The entries below must be transcribed exactly. Leave nothing out.

*** Opening Exercise material ***

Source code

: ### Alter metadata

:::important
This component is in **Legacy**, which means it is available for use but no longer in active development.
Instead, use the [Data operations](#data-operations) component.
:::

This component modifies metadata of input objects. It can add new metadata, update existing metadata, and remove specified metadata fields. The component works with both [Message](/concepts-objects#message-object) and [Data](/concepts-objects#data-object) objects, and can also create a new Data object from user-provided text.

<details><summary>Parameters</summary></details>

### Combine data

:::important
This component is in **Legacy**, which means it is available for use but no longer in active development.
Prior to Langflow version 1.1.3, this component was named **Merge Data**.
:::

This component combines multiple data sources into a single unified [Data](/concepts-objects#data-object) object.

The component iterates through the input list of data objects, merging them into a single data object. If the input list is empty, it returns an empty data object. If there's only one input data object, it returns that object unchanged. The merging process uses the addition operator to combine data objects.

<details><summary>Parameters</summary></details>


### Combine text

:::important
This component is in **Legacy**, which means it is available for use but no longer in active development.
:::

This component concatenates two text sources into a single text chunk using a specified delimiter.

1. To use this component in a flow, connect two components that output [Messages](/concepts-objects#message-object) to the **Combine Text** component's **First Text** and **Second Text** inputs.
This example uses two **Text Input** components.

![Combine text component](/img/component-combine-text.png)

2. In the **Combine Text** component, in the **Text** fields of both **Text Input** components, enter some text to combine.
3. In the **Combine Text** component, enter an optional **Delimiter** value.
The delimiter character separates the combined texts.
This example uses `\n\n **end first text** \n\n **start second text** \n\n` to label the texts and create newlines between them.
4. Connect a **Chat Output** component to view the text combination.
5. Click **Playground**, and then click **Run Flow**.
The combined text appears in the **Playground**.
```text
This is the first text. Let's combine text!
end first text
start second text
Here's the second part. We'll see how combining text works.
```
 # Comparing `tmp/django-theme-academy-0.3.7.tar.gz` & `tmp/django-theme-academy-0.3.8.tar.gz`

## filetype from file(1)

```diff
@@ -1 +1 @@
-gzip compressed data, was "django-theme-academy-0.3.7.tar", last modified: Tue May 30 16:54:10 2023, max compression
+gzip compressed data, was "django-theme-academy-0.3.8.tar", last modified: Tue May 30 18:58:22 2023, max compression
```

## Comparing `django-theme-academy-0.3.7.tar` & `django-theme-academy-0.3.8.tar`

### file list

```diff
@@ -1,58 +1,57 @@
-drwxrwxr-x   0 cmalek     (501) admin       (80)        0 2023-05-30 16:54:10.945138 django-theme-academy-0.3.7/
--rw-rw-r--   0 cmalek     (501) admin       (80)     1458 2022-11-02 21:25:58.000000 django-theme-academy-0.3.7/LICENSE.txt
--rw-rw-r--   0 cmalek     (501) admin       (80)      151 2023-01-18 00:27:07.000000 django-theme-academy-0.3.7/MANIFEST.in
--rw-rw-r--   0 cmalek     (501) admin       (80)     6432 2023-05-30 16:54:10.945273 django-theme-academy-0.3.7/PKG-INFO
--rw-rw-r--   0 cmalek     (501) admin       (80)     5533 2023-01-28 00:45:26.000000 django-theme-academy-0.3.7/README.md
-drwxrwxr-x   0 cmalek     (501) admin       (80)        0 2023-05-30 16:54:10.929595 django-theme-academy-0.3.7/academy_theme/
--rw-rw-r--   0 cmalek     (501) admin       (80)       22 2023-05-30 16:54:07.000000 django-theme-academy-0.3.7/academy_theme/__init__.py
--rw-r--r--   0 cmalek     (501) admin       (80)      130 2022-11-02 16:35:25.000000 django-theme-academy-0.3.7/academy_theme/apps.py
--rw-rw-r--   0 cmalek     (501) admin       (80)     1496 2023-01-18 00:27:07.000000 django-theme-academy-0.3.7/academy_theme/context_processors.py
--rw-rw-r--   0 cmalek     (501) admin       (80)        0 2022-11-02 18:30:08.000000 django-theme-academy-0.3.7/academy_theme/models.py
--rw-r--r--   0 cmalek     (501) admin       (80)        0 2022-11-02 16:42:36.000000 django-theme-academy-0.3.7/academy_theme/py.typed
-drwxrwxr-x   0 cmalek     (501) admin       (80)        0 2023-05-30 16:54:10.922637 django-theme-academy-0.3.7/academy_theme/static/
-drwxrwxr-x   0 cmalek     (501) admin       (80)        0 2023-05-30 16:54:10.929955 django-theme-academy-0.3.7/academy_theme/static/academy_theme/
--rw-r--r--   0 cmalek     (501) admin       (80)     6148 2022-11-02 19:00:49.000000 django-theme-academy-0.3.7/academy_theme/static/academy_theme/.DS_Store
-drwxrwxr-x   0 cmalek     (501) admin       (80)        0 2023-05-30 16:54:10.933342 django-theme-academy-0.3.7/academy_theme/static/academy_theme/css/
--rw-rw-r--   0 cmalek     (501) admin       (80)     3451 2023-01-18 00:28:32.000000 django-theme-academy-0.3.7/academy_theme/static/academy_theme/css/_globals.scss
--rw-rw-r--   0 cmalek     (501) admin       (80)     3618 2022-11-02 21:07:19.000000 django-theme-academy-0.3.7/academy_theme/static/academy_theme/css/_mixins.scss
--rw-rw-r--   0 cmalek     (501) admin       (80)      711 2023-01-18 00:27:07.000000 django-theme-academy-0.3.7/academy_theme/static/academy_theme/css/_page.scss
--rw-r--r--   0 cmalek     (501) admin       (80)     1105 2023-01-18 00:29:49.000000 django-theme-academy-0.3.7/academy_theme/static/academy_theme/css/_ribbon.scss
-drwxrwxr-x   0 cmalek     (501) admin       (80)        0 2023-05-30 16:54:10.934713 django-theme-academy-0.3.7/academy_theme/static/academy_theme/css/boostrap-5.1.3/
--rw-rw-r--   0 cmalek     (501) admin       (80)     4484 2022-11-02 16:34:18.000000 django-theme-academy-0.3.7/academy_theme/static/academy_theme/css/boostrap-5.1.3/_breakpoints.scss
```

*** Closing Exercise material ***

* Result of the exercise *
Source code

: ### Alter metadata

:::important
This component is in **Legacy**, which means it is available for use but no longer in active development.
Instead, use the [Data operations](#data-operations) component.
:::

This component modifies metadata of input objects. It can add new metadata, update existing metadata, and remove specified metadata fields. The component works with both [Message](/concepts-objects#message-object) and [Data](/concepts-objects#data-object) objects, and can also create a new Data object from user-provided text.

<details><summary>Parameters</summary></details>

### Combine data

:::important
This component is in **Legacy**, which means it is available for use but no longer in active development.
Prior to Langflow version 1.1.3, this component was named **Merge Data**.
:::

This component combines multiple data sources into a single unified [Data](/concepts-objects#data-object) object.

The component iterates through the input list of data objects, merging them into a single data object. If the input list is empty, it returns an empty data object. If there's only one input data object, it returns that object unchanged. The merging process uses the addition operator to combine data objects.

<details><summary>Parameters</summary></details>


### Combine text

:::important
This component is in **Legacy**, which means it is available for use but no longer in active development.
:::

This component concatenates two text sources into a single text chunk using a specified delimiter.

1. To use this component in a flow, connect two components that output [Messages](/concepts-objects#message-object) to the **Combine Text** component's **First Text** and **Second Text** inputs.
This example uses two **Text Input** components.

![Combine text component](/img/component-combine-text.png)

2. In the **Combine Text** component, in the **Text** fields of both **Text Input** components, enter some text to combine.
3. In the **Combine Text** component, enter an optional **Delimiter** value.
The delimiter character separates the combined texts.
This example uses `\n\n **end first text** \n\n **start second text** \n\n` to label the texts and create newlines between them.
4. Connect a **Chat Output** component to view the text combination.
5. Click **Playground**, and then click **Run Flow**.
The combined text appears in the **Playground**.
```text
This is the first text. Let's combine text!
end first text
start second text
Here's the second part. We'll see how combining text works.
```
 # Comparing `tmp/django-theme-academy-0.3.7.tar.gz` & `tmp/django-theme-academy-0.3.8.tar.gz`

## filetype from file(1)

```diff
@@ -1 +1 @@
-gzip compressed data, was "django-theme-academy-0.3.7.tar", last modified: Tue May 30 16:54:10 2023, max compression
+gzip compressed data, was "django-theme-academy-0.3.8.tar", last modified: Tue May 30 18:58:22 2023, max compression
```

## Comparing `django-theme-academy-0.3.7.tar` & `django-theme-academy-0.3.8.tar`

### file list

```diff
@@ -1,58 +1,57 @@
-drwxrwxr-x   0 cmalek     (501) admin       (80)        0 2023-05-30 16:54:10.945138 django-theme-academy-0.3.7/
--rw-rw-r--   0 cmalek     (501) admin       (80)     1458 2022-11-02 21:25:58.000000 django-theme-academy-0.3.7/LICENSE.txt
--rw-rw-r--   0 cmalek     (501) admin       (80)      151 2023-01-18 00:27:07.000000 django-theme-academy-0.3.7/MANIFEST.in
--rw-rw-r--   0 cmalek     (501) admin       (80)     6432 2023-05-30 16:54:10.945273 django-theme-academy-0.3.7/PKG-INFO
--rw-rw-r--   0 cmalek     (501) admin       (80)     5533 2023-01-28 00:45:26.000000 django-theme-academy-0.3.7/README.md
-drwxrwxr-x   0 cmalek     (501) admin       (80)        0 2023-05-30 16:54:10.929595 django-theme-academy-0.3.7/academy_theme/
--rw-rw-r--   0 cmalek     (501) admin       (80)       22 2023-05-30 16:54:07.000000 django-theme-academy-0.3.7/academy_theme/__init__.py
--rw-r--r--   0 cmalek     (501) admin       (80)      130 2022-11-02 16:35:25.000000 django-theme-academy-0.3.7/academy_theme/apps.py
--rw-rw-r--   0 cmalek     (501) admin       (80)     1496 2023-01-18 00:27:07.000000 django-theme-academy-0.3.7/academy_theme/context_processors.py
--rw-rw-r--   0 cmalek     (501) admin       (80)        0 2022-11-02 18:30:08.000000 django-theme-academy-0.3.7/academy_theme/models.py
--rw-r--r--   0 cmalek     (501) admin       (80)        0 2022-11-02 16:42:36.000000 django-theme-academy-0.3.7/academy_theme/py.typed
-drwxrwxr-x   0 cmalek     (501) admin       (80)        0 2023-05-30 16:54:10.922637 django-theme-academy-0.3.7/academy_theme/static/
-drwxrwxr-x   0 cmalek     (501) admin       (80)        0 2023-05-30 16:54:10.929955 django-theme-academy-0.3.7/academy_theme/static/academy_theme/
--rw-r--r--   0 cmalek     (501) admin       (80)     6148 2022-11-02 19:00:49.000000 django-theme-academy-0.3.7/academy_theme/static/academy_theme/.DS_Store
-drwxrwxr-x   0 cmalek     (501) admin       (80)        0 2023-05-30 16:54:10.933342 django-theme-academy-0.3.7/academy_theme/static/academy_theme/css/
--rw-rw-r--   0 cmalek     (501) admin       (80)     3451 2023-01-18 00:28:32.000000 django-theme-academy-0.3.7/academy_theme/static/academy_theme/css/_globals.scss
--rw-rw-r--   0 cmalek     (501) admin       (80)     3618 2022-11-02 21:07:19.000000 django-theme-academy-0.3.7/academy_theme/static/academy_theme/css/_mixins.scss
--rw-rw-r--   0 cmalek     (501) admin       (80)      711 2023-01-18 00:27:07.000000 django-theme-academy-0.3.7/academy_theme/static/academy_theme/css/_page.scss
--rw-r--r--   0 cmalek     (501) admin       (80)     1105 2023-01-18 00:29:49.000000 django-theme-academy-0.3.7/academy_theme/static/academy_theme/css/_ribbon.scss
-drwxrwxr-x   0 cmalek     (501) admin       (80)        0 2023-05-30 16:54:10.934713 django-theme-academy-0.3.7/academy_theme/static/academy_theme/css/boostrap-5.1.3/
--rw-rw-r--   0 cmalek     (501) admin       (80)     4484 2022-11-02 16:34:18.000000 django-theme-academy-0.3.7/academy_theme/static/academy_theme/css/boostrap-5.1.3/_breakpoints.scss
```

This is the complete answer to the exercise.